• **Texto de estudo**:
As perseguições no início do movimento pentecostal na região, a partir dos registros históricos do professor Gedelias Souza
CARATINGA- “A pureza e o vigor dos primeiros crentes Pentecostais, os quais, mesmo coagidos, foram fiéis até o fim”. Assim está descrito o livro ‘A Semente do Sangue’, de autoria de Gedelias de Souza Moreira. O escritor, natural de Vargem Alegre, lançou mão de seguros registros históricos e colheu depoimentos para trazer um conteúdo de 189 páginas sobre vários acontecimentos que abalaram a região, em uma época de perseguição com truculência.
Gedelias é graduado em Letras pelo Centro Universitário de Caratinga (Unec). Há 14 anos atua como professor da rede pública de ensino. Ele afirma ter “ouvidos ávidos para histórias”, pois sempre foi um menino questionador. Procurou, ainda na adolescência, registros da inauguração, fundação e criação da igreja que frequentava, já pensando em construir uma obra literária narrando a vida de homens e mulheres que fundaram, principalmente, as assembleias de Deus na região.
O trabalho aos poucos foi ganhando colaboradores, que contribuíam com fotos, biografias e datas. Conforme o autor, foram 14 anos até a publicação do livro, sendo aproximadamente nove somente de pesquisa. O lançamento está previsto para a véspera do aniversário de Vargem Alegre, 19 de março, na Câmara Municipal da cidade. “Venho com esta obra inédita, riqueza cultural, com fotos, biografias, registro de como surgiu o trabalho pentecostal em Caratinga e região. Qualquer coisa que se vá fazer tem os tropeços, então esbarrei com algumas dificuldades no decorrer desse lançamento. E ao final, fui agraciado, as pessoas me motivaram; tive despesas para fazer, mas, ao mesmo tempo, encontrei pessoas que abraçaram a ideia e ajudaram”, declara.
Em entrevista ao DIÁRIO DE CARATINGA, Gedelias fala sobre o trabalho minucioso de pesquisa, explica a frase que dá título à obra e fala sobre o sentido da ilustração da capa, assinada pelo cartunista Edra.

• **Dados registrados**:
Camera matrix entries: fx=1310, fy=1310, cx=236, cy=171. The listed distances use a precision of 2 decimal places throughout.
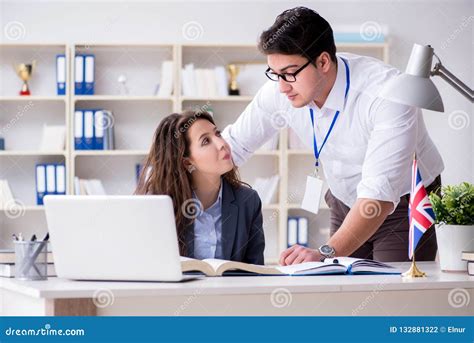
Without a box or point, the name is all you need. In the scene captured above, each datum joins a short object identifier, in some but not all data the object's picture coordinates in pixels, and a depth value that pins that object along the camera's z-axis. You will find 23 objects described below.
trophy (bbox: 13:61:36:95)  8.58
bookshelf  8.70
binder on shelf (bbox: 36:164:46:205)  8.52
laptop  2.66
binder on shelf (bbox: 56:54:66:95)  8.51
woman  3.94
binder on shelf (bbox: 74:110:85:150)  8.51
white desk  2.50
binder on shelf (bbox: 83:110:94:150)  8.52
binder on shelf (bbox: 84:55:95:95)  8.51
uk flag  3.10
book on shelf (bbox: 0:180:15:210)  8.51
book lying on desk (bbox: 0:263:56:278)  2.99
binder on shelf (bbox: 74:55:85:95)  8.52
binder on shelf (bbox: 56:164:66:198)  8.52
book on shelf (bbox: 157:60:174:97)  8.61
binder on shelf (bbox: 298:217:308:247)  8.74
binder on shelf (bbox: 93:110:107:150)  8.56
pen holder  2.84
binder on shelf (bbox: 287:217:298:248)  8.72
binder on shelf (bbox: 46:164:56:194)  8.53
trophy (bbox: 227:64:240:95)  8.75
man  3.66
==
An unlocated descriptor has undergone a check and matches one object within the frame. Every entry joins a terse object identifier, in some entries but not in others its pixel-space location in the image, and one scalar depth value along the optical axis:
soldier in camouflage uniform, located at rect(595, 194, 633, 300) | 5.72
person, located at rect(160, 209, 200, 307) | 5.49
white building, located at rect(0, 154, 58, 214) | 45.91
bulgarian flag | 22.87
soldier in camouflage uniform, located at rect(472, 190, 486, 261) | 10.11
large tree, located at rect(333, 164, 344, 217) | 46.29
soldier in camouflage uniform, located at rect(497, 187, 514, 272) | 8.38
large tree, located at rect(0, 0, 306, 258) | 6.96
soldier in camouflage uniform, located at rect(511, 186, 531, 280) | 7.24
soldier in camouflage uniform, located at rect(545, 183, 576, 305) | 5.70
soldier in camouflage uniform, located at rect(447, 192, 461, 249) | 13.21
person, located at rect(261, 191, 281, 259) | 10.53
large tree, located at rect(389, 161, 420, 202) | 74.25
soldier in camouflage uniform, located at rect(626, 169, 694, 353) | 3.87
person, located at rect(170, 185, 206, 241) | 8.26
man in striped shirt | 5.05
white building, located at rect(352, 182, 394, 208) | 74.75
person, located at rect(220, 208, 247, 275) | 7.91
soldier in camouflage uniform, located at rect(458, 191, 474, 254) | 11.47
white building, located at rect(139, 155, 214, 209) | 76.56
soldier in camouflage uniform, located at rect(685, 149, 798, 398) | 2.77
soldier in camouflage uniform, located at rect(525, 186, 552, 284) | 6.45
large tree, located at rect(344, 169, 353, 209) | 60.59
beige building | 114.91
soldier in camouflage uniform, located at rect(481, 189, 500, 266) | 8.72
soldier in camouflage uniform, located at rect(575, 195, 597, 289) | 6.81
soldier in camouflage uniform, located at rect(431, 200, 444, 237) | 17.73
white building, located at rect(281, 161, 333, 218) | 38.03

• **Instruções de trabalho**: Edite o trecho do texto de estudo entre "Em entrevista ao" e "pelo cartunista Edra.", inclusive, trocando "cartunista" por "desenhista". Baseie-se somente no texto de estudo, sem recorrer à listagem.

• **Solução**:
Em entrevista ao DIÁRIO DE CARATINGA, Gedelias fala sobre o trabalho minucioso de pesquisa, explica a frase que dá título à obra e fala sobre o sentido da ilustração da capa, assinada pelo desenhista Edra.